Required action: The required output consists solely of the lines from the line containing "left front paw: (580, 464)" through the end of the records, copied exactly.

Exercise inputs:

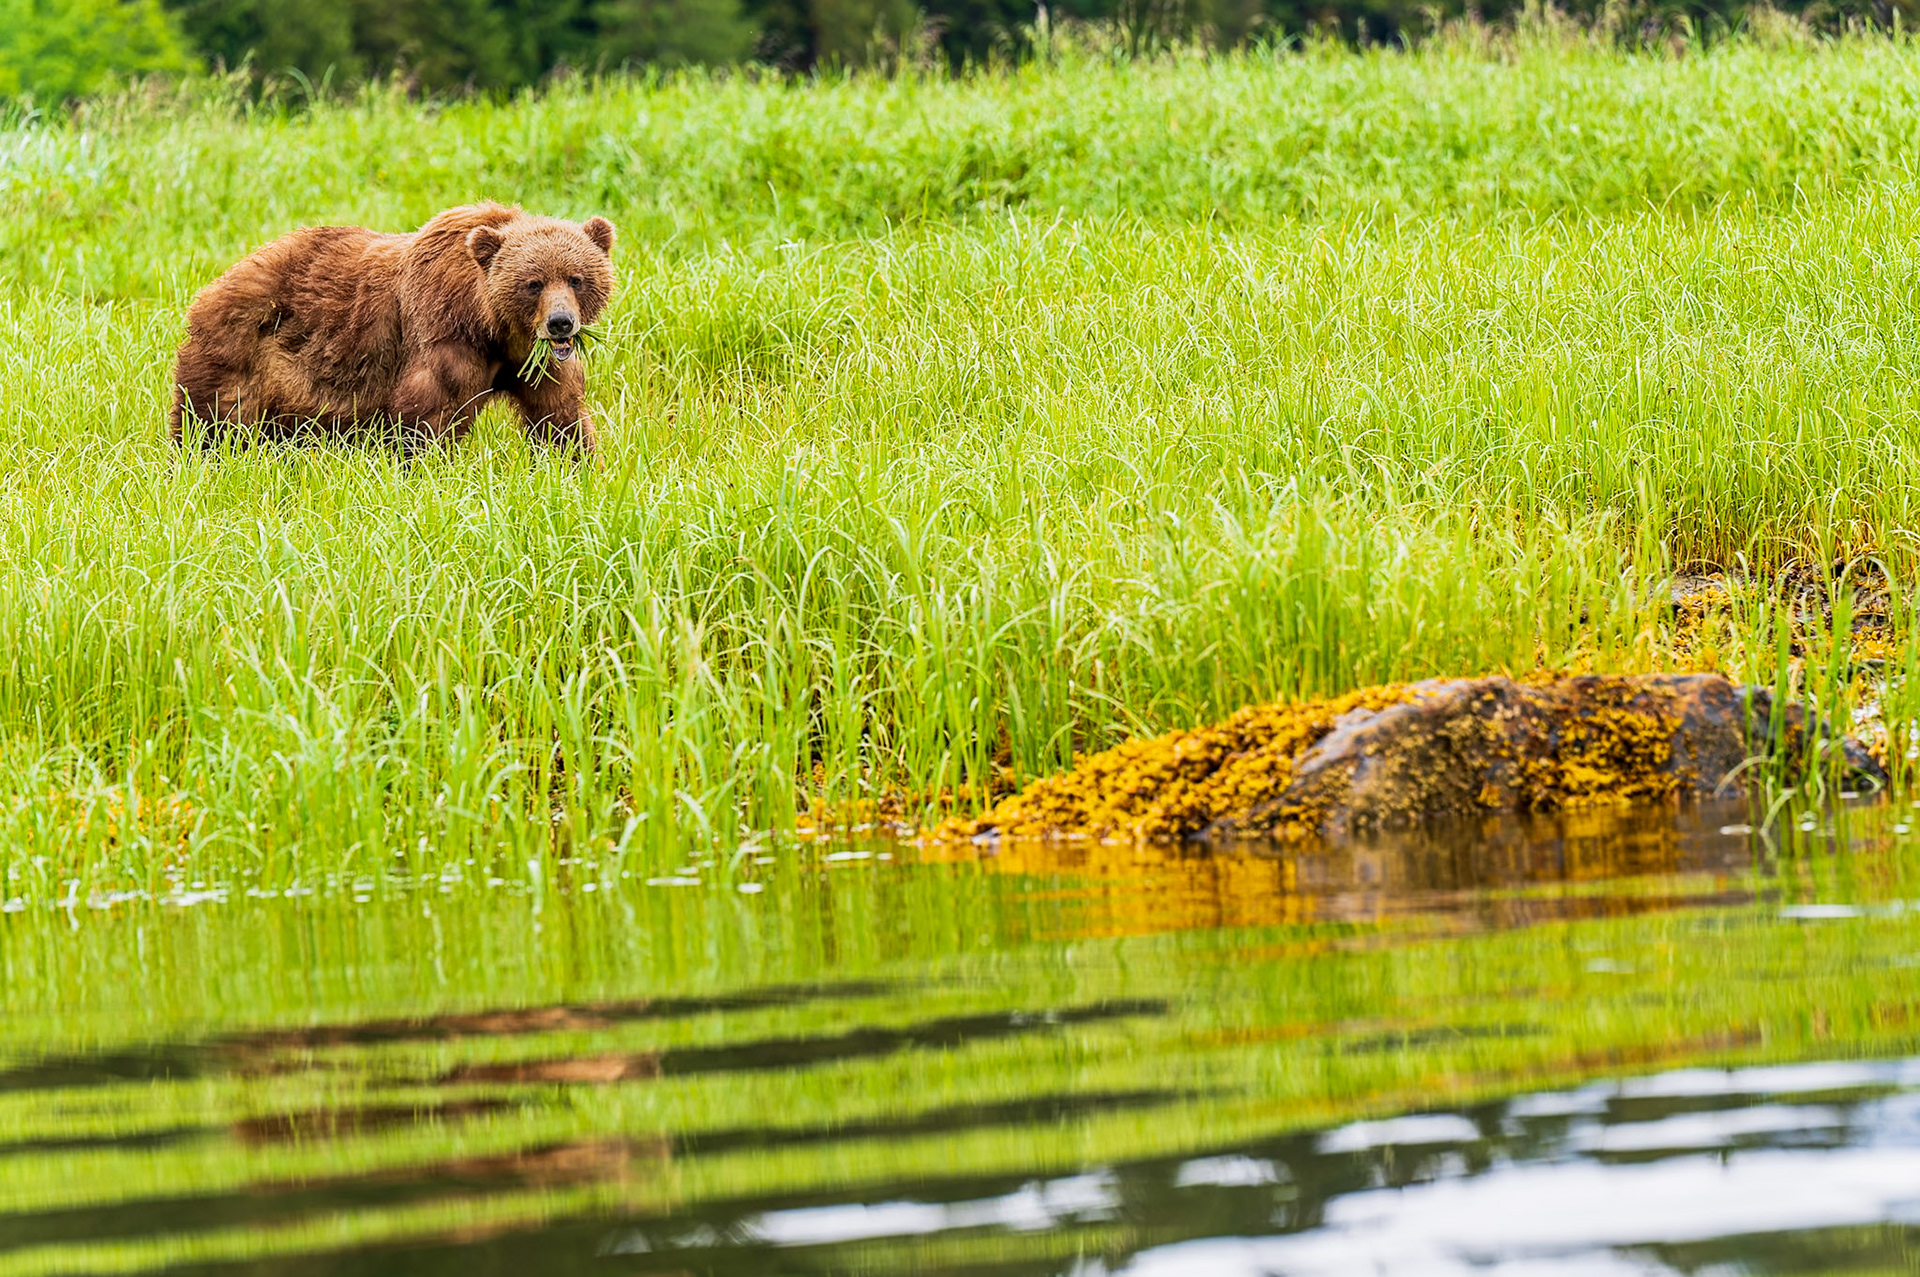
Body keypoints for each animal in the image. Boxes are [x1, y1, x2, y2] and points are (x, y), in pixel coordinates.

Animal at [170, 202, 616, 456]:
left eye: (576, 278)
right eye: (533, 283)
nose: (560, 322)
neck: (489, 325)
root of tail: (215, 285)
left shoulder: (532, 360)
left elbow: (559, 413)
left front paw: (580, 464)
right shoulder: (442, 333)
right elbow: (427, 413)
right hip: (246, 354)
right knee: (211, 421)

Result below:
left front paw: (580, 464)
right shoulder: (442, 333)
right elbow: (427, 413)
right hip: (246, 354)
right knee: (211, 421)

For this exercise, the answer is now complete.